:: Information provided ::

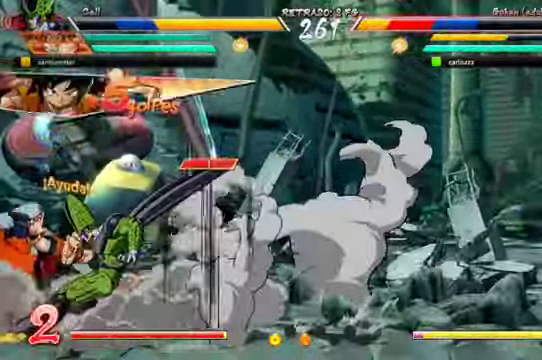
Gameplay with a controller (Xbox layout); each line is a JSON object with the inputs held at the frame after it. "events" lists button and stick changes between this image and that frame as [ms after this image, input, new state], when the widget could be followed in between. Not read: L3 R1 right_stick.
{"buttons": ["Y"], "left_stick": "center"}
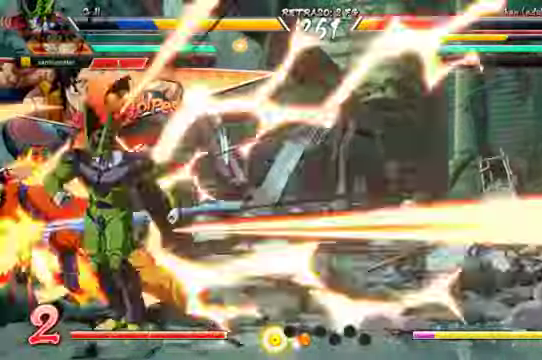
{"buttons": [], "left_stick": "center", "events": [[67, "Y", "up"], [267, "DPAD_LEFT", "down"], [300, "DPAD_UP", "down"], [400, "X", "down"], [433, "DPAD_LEFT", "up"], [433, "DPAD_UP", "up"], [500, "X", "up"]]}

:: About this task ::
Exactly as given, transcribe every line of the data, but not its images.

:: Worked solution ::
Gameplay with a controller (Xbox layout); each line is a JSON object with the inputs held at the frame after it. "events" lists button and stick changes between this image and that frame as [ms after this image, input, new state], when the widget could be followed in between. Not read: L3 R1 right_stick.
{"buttons": ["Y"], "left_stick": "center"}
{"buttons": [], "left_stick": "center", "events": [[67, "Y", "up"], [267, "DPAD_LEFT", "down"], [300, "DPAD_UP", "down"], [400, "X", "down"], [433, "DPAD_LEFT", "up"], [433, "DPAD_UP", "up"], [500, "X", "up"]]}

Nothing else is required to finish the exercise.